Secret justice and an abuse of power: How the Government plans to allow controversial court cases and inquests to be heard behind closed doors

Shot dead by police: Jean Charles de Menezes was killed by police after mistakenly being identified as a suicide bomber. If the law was changed, details could be withheld from inquests like his.

The historic principle that justice should be seen to be done is threatened by hugely controversial plans to allow secret hearings, ministers are being warned.

Proposals for sweeping new powers which would allow the Government to withhold any evidence it deems ‘sensitive’ from an open civil court hearing or inquest are facing a chorus of criticism.

Former director of public prosecutions Ken Macdonald yesterday attacked the Government’s proposal for so-called ‘closed material procedures’ in civil courts, an attempt to prevent sensitive claims for damages being aired in open hearings.

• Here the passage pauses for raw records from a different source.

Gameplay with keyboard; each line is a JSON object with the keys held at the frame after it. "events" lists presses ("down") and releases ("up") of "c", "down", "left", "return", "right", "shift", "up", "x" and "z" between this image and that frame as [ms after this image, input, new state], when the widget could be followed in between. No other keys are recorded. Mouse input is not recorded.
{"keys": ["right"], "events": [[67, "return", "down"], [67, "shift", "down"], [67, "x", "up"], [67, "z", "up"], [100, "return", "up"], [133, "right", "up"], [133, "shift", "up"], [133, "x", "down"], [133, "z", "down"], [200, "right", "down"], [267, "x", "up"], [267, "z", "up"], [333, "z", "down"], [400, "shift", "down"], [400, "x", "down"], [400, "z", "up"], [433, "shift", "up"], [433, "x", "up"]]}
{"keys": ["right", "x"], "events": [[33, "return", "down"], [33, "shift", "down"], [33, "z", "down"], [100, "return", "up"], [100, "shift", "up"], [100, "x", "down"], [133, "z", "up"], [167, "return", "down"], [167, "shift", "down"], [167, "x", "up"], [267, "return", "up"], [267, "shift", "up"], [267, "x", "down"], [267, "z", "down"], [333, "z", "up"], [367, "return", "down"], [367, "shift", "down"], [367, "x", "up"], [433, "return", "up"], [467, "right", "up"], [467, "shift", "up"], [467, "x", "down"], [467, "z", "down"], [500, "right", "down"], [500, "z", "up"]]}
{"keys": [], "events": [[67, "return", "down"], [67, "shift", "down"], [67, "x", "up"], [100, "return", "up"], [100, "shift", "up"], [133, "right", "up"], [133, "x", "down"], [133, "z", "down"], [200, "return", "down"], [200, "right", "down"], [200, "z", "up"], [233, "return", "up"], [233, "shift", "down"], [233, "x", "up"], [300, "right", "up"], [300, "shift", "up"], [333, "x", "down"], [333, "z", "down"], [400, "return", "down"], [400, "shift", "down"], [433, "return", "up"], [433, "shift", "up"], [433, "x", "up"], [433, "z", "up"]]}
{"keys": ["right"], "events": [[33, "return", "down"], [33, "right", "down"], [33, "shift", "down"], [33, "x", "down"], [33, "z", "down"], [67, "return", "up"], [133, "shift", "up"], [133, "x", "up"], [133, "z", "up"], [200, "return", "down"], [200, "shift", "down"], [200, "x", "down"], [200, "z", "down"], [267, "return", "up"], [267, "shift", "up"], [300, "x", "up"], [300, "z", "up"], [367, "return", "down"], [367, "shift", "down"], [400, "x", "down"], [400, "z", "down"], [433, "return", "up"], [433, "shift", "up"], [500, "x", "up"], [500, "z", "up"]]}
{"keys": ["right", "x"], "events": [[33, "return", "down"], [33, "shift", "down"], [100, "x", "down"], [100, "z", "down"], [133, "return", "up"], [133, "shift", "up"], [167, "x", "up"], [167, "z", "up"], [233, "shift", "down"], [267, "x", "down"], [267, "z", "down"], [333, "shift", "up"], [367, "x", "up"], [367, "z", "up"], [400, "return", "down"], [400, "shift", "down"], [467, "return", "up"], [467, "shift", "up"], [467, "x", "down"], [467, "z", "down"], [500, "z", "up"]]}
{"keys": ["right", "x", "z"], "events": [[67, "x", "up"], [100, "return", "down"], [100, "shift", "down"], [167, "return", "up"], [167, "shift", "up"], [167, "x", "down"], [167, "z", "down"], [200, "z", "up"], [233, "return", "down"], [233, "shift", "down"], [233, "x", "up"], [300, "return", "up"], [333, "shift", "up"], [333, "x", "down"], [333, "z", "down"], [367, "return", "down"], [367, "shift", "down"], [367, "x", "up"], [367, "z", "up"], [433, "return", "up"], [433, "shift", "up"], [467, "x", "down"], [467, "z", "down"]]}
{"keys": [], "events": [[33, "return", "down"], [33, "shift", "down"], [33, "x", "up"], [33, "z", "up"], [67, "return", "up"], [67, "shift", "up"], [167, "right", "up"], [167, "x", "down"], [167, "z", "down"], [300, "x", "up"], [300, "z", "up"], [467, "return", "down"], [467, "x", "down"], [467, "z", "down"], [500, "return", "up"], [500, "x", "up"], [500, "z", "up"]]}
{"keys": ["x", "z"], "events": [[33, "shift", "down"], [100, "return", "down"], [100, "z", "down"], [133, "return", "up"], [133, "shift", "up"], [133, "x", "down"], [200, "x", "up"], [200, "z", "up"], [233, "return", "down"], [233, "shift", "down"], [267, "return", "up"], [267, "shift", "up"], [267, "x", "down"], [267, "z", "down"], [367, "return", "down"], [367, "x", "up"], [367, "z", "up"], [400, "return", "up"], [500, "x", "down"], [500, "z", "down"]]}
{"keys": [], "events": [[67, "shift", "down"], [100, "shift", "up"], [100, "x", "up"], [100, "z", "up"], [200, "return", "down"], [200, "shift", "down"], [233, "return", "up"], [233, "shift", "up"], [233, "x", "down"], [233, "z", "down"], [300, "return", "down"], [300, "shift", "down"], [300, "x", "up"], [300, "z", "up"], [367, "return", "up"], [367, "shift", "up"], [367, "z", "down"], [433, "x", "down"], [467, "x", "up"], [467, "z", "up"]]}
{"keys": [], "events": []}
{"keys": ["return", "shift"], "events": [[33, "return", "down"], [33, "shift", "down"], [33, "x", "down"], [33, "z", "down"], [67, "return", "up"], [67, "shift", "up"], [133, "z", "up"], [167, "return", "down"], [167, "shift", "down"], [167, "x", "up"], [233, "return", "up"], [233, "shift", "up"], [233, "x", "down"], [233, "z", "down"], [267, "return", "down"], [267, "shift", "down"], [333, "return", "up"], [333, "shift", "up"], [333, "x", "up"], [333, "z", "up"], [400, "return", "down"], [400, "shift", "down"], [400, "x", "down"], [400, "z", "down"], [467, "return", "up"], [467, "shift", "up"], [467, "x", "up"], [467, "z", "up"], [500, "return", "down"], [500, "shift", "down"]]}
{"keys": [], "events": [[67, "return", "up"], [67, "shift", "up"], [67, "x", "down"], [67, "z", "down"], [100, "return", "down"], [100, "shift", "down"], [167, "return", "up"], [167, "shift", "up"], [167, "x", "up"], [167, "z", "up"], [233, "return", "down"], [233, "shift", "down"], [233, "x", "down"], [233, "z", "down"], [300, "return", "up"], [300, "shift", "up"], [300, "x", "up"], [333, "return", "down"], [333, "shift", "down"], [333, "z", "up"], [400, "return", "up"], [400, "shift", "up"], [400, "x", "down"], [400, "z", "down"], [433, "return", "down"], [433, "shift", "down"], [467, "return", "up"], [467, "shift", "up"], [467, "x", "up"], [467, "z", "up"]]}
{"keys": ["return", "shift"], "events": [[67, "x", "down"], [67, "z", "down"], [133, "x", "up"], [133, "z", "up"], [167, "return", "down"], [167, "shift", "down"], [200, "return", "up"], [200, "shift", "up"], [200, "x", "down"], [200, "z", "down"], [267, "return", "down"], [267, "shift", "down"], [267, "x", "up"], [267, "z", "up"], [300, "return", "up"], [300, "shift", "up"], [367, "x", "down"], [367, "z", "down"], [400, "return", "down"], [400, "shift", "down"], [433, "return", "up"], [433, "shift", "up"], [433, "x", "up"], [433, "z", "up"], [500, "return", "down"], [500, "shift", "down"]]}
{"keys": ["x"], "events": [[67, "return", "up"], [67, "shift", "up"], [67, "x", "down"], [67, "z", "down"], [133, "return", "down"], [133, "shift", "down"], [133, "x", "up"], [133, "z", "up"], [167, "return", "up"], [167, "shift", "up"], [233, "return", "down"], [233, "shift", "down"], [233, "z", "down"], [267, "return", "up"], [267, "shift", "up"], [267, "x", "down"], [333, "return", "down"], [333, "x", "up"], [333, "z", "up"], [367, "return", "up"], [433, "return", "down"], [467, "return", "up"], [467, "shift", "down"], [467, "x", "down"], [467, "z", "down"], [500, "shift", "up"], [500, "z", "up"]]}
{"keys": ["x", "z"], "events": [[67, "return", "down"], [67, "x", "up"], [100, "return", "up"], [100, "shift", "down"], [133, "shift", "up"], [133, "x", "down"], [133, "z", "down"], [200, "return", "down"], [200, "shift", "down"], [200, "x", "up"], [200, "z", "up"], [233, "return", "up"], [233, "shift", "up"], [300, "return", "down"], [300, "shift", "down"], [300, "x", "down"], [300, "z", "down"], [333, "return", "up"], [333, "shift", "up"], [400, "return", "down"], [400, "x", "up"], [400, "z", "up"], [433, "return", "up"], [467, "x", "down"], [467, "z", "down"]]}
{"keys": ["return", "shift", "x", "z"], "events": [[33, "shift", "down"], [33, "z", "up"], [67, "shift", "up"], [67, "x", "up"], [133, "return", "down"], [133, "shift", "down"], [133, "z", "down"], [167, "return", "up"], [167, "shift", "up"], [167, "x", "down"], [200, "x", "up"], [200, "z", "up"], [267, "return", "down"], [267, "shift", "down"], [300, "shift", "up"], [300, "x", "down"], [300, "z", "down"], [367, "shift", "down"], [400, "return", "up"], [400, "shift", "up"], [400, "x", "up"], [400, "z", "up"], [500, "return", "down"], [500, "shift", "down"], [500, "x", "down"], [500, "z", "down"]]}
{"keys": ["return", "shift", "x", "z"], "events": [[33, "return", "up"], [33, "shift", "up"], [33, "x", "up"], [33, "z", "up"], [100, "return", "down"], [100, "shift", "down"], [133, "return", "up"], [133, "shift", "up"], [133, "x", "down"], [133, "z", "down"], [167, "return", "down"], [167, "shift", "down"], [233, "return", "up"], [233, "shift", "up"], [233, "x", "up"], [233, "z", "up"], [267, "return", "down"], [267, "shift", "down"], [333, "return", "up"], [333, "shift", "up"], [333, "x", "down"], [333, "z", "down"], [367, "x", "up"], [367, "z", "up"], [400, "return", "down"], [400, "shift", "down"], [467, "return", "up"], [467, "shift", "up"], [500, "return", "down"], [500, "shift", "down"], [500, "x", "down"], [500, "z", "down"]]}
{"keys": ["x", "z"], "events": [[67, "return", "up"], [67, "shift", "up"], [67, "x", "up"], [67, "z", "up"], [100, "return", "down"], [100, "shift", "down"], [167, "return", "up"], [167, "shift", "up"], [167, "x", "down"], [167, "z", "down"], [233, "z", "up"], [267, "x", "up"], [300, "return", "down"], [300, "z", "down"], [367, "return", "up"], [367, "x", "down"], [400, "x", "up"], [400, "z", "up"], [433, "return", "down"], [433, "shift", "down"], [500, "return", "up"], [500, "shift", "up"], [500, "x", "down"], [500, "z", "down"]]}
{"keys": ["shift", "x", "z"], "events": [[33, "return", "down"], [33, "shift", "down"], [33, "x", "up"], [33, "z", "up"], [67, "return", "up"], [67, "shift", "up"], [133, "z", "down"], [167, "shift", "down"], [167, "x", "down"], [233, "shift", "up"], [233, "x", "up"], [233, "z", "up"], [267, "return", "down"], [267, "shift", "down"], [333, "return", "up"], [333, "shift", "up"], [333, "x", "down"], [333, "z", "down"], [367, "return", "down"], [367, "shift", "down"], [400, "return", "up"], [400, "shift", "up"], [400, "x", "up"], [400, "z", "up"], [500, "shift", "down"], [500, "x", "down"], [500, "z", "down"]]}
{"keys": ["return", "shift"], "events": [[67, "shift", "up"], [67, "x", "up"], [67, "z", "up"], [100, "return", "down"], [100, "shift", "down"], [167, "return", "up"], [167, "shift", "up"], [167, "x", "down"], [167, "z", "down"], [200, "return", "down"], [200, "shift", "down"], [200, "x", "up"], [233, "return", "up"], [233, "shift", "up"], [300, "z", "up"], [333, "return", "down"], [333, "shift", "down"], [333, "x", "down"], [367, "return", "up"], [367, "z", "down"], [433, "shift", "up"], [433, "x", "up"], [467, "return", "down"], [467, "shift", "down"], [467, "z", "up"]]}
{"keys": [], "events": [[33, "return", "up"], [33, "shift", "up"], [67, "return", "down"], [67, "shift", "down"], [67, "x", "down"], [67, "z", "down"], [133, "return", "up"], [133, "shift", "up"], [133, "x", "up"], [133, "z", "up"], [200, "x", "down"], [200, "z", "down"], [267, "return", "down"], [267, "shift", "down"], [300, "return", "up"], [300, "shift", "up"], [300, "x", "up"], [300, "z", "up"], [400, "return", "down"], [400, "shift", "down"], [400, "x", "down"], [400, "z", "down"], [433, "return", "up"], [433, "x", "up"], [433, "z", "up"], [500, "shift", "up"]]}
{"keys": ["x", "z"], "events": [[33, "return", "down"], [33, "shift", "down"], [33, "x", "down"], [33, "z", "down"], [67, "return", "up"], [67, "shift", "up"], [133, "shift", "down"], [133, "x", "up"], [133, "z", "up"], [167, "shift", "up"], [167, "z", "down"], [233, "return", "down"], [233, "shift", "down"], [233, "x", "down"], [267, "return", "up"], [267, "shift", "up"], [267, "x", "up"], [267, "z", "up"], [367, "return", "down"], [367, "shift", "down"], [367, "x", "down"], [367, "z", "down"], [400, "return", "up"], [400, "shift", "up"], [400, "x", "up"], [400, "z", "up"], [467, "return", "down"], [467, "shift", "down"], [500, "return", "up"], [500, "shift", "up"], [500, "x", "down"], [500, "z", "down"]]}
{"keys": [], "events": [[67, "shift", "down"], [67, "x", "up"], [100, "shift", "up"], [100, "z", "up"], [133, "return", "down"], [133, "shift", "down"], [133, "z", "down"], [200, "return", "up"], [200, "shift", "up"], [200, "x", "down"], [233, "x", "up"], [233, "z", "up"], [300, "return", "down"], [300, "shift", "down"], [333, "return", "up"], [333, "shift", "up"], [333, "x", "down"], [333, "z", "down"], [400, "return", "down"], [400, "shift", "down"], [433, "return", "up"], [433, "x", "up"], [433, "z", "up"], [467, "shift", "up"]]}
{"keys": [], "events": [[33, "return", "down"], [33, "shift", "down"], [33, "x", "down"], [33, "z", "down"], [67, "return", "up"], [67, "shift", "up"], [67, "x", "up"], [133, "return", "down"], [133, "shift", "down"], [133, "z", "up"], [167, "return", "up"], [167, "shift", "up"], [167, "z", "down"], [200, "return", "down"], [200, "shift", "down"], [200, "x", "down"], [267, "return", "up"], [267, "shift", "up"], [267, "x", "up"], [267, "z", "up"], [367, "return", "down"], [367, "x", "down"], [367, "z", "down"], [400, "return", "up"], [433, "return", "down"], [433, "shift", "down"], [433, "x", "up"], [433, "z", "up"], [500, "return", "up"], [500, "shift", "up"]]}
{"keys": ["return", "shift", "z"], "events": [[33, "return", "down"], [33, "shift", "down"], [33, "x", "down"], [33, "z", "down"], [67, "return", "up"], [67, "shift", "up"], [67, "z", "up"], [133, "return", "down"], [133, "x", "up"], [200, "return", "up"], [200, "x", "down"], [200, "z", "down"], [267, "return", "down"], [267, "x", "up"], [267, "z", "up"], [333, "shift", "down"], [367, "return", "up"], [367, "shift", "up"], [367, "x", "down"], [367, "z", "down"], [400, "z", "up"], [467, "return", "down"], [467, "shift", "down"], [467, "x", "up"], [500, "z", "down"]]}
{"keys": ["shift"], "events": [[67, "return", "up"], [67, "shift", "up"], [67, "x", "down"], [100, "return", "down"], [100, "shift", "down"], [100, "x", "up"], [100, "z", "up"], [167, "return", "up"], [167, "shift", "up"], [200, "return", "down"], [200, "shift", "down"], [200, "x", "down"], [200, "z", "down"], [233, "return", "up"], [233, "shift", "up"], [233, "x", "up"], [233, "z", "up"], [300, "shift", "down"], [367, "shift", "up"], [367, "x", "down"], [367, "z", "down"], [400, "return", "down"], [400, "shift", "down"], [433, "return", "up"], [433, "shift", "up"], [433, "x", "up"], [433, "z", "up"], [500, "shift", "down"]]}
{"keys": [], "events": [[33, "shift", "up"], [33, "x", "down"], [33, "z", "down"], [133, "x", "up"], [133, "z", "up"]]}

Critics say the legislation has been ‘dictated’ by the security services following an embarrassing string of cases brought against them by former terrorist suspects who claimed they had been subjected to torture.

In the case of Binyam Mohamed, a former Guantanamo Bay prisoner who sought to sue the Government for complicity in torture, the Government tried to conceal documents disclosing his alleged mistreatment but were overruled by the courts.

There is increasing concern that Justice Secretary Kenneth Clarke’s proposals will mean ministers being able to prevent a huge range of cases – from military inquests to police and medical negligence claims – being held in public.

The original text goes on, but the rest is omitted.